Smads are roughly between 400 and 500 amino acids long, and consist of two globular regions at the amino and carboxy termini, connected by a linker region. These globular regions are highly conserved in R-Smads and Co-Smads, and are called Mad homology 1 (MH1) at the N-terminus, and MH2 at the C-terminus. The MH2 domain is also conserved in I-Smads. The MH1 domain is primarily involved in DNA binding, while the MH2 is responsible for the interaction with other Smads and also for the recognition of transcriptional co-activators and co-repressors. R-Smads and Smad4 interact with several DNA motifs though the MH1 domain.

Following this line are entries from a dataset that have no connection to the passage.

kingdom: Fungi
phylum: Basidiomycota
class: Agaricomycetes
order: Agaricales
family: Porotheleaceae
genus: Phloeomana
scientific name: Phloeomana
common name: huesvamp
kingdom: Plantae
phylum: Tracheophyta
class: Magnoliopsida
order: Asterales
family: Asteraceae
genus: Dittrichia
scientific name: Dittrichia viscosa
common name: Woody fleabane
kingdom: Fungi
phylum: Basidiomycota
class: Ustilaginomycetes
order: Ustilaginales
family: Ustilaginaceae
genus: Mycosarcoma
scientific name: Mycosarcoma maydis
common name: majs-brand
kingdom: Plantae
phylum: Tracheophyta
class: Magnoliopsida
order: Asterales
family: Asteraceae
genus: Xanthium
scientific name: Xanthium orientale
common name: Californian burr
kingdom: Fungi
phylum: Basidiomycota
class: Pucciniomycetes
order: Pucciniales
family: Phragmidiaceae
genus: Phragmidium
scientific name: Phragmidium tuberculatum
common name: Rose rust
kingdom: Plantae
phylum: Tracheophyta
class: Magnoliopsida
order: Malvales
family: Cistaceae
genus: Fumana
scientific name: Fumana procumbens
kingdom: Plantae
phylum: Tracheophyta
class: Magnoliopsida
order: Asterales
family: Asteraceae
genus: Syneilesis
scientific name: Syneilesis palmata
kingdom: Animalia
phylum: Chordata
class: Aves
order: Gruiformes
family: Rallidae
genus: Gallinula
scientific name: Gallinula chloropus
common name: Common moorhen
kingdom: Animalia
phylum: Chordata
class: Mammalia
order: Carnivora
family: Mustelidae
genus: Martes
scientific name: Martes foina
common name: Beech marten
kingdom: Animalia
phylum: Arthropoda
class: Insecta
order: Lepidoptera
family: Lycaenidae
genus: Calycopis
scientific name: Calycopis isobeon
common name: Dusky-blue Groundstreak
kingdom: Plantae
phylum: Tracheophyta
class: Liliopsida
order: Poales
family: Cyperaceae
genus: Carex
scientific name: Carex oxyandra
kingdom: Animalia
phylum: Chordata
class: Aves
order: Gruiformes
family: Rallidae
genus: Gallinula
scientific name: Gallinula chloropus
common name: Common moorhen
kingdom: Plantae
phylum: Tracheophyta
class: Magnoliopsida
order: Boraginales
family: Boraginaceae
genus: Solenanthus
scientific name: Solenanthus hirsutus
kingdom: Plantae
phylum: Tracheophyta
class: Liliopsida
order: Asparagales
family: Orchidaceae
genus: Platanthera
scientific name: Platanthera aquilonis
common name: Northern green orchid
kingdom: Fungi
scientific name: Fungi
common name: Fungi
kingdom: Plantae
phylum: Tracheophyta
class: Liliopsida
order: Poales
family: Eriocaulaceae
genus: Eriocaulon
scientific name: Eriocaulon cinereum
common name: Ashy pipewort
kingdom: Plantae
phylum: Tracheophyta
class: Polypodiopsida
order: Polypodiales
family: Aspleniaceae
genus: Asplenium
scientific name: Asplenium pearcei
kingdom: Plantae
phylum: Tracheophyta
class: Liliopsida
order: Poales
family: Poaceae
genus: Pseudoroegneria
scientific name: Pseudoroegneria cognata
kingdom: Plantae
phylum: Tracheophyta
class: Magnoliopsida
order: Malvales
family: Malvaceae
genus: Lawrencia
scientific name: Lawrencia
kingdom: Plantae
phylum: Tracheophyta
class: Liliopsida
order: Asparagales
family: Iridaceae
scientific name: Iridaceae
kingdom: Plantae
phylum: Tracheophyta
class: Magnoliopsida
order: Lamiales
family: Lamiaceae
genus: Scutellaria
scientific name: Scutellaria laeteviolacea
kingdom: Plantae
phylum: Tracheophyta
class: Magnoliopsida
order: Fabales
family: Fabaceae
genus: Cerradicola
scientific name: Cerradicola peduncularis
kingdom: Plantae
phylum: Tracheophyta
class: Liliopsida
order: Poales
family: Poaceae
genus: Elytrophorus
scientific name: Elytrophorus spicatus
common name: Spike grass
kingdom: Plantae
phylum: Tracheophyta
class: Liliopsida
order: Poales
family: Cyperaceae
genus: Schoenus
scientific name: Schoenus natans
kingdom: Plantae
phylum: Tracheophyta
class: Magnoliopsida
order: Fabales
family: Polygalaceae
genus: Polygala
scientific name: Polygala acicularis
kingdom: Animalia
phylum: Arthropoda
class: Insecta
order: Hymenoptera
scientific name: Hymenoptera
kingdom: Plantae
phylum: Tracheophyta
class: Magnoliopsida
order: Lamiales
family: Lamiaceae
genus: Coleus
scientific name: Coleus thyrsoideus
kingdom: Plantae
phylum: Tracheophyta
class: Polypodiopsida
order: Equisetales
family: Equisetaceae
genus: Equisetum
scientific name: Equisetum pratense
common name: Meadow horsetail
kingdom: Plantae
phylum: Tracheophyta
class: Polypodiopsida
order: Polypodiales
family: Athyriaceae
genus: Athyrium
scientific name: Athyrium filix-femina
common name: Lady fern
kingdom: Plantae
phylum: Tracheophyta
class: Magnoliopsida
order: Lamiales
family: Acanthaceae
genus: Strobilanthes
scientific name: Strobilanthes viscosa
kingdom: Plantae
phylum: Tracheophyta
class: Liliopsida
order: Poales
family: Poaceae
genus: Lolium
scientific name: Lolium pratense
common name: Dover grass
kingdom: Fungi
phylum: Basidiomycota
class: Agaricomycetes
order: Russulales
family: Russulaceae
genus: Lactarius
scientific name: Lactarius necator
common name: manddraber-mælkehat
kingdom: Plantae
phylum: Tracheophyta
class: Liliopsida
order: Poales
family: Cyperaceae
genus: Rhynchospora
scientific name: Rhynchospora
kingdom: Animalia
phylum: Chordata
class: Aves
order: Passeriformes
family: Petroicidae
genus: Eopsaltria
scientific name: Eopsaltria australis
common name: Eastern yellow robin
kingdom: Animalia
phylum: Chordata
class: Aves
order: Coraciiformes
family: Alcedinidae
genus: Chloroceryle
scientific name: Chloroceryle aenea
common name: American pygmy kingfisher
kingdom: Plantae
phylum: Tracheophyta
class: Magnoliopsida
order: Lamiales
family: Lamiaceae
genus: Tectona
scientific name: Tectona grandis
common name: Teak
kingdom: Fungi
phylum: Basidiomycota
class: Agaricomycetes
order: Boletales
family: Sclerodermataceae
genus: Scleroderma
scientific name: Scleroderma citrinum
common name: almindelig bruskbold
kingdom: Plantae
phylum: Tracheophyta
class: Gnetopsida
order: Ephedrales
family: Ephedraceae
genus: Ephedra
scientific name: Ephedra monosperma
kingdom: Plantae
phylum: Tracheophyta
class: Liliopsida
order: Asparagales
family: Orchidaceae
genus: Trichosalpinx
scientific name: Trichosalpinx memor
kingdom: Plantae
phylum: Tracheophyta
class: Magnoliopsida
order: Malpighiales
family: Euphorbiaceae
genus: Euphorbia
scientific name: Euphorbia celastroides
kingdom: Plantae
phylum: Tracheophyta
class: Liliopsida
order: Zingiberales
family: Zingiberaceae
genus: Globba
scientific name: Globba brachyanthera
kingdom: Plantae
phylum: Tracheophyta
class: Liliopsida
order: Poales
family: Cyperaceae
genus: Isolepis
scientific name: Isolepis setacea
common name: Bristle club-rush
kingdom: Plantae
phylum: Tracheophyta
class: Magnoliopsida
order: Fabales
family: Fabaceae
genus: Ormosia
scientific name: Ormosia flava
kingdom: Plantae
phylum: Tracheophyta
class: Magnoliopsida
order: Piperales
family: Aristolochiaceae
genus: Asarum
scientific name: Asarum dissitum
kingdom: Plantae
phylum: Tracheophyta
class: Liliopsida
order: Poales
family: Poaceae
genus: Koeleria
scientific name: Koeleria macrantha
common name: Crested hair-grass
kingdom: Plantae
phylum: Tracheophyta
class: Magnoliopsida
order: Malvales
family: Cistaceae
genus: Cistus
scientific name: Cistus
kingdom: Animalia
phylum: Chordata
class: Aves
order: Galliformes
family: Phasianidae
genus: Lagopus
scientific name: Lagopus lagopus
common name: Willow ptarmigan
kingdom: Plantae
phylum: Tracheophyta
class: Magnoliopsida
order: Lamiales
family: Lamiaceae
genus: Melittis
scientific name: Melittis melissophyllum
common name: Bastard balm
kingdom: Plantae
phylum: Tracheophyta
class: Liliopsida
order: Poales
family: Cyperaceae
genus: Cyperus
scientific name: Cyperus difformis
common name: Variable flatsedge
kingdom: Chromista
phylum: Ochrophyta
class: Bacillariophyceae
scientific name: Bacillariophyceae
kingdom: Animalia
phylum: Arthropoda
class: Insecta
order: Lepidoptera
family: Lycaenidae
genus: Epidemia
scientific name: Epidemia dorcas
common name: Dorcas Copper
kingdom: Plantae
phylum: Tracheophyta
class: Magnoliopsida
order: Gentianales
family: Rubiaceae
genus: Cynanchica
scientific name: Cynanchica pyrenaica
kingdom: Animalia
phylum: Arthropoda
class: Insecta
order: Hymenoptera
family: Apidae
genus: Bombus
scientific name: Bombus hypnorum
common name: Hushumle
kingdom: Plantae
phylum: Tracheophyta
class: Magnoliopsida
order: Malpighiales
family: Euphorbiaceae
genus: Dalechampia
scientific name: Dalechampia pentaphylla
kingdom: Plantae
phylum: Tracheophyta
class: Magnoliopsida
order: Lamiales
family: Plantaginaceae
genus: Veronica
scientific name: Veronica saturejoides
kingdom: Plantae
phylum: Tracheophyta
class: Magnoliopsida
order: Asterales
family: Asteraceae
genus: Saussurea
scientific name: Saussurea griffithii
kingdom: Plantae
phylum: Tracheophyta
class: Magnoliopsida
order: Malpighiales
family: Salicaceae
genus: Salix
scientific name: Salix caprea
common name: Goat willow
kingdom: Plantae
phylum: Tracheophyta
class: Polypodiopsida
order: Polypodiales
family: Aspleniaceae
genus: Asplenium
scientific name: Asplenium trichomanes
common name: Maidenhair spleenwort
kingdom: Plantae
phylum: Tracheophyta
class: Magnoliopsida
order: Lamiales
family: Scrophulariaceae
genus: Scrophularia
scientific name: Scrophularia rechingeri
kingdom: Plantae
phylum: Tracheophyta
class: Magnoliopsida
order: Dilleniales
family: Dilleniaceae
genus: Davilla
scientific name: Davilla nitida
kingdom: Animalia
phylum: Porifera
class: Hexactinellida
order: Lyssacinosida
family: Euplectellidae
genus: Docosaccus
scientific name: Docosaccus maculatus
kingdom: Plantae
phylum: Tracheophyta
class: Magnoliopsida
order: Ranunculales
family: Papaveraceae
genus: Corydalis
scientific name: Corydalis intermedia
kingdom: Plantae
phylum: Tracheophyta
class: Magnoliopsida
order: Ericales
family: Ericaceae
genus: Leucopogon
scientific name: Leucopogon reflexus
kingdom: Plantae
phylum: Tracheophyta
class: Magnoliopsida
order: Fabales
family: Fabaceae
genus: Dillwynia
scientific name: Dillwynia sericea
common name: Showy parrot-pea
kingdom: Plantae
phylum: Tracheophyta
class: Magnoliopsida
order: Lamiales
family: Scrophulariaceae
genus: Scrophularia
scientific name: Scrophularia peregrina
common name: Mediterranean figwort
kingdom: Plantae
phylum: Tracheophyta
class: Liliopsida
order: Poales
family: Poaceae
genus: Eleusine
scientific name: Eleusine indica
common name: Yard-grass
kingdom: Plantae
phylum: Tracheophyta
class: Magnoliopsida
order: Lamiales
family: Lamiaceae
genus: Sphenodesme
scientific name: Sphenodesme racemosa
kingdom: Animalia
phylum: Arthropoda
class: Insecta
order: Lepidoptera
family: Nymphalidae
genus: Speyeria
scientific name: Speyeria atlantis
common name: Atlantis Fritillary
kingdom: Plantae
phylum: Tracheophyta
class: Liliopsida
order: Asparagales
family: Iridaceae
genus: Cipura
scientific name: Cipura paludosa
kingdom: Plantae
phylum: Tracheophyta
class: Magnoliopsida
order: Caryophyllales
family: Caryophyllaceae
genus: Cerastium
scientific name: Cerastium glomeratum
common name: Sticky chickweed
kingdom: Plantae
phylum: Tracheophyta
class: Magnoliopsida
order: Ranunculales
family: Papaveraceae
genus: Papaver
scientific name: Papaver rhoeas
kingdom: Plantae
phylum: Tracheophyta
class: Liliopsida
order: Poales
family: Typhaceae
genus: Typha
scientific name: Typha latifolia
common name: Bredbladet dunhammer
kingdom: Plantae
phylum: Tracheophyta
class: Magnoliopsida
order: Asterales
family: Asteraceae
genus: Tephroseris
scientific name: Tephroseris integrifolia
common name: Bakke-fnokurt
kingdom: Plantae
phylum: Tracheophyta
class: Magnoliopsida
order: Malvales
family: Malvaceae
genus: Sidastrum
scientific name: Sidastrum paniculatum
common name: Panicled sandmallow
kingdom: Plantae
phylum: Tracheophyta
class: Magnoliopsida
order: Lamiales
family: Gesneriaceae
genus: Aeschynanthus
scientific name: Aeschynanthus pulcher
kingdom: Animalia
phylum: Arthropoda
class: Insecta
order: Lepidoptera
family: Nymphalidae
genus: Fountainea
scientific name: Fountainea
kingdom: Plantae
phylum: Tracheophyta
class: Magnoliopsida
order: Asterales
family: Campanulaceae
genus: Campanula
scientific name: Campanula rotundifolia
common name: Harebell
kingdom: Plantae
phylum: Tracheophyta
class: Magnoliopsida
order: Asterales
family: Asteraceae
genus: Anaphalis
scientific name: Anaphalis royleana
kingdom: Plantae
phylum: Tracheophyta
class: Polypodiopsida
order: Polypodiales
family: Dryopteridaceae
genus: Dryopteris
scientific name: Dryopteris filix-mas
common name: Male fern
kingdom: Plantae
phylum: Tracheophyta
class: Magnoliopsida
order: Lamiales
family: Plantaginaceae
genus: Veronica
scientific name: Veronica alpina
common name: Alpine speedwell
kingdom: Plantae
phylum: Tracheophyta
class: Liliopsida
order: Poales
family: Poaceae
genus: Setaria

These motifs include the CAGAC and its CAGCC variant, as well as the 5-bp consensus sequence GGC(GC)|(CG). Receptor-phosphorylated R-Smads can form homotrimers, as well as heterotrimers with Smad4 in vitro, via interactions between the MH2 domains.
Trimers of one Smad4
Trimers of one Smad4 molecule and two receptor-phosphorylated R-Smad molecules are thought to be the predominant effectors of TGF-β transcriptional regulation. The linker region between MH1 and MH2 is not just a connector, but also plays a role in protein function and regulation. Specifically, R-Smads are phosphorylated in the nucleus at the linker domain by CDK8 and 9, and these phosphorylations modulate the interaction of Smad proteins with transcriptional activators and repressors. Furthermore, after this phosphorylation step, the linker undergoes a second round of phosphorylations by GSK3, labelling Smads for their recognition by ubiquitin ligases, and targeting them for proteasome-mediated degradation. The transcription activators and the ubiquitin ligases both contain pairs of WW domains. These domains interact with the PY motif present in the R-Smad linker, as well as with the phosphorylated residues located in the proximity of the motif. Indeed, the different phosphorylation patterns generated by CDK8/9 and GSK3 define the specific interactions with either transcription activators or with ubiquitin ligases. Remarkably, the linker region has the highest concentration of amino acid differences among metazoans, although the phosphorylation sites and the PY motif are highly conserved.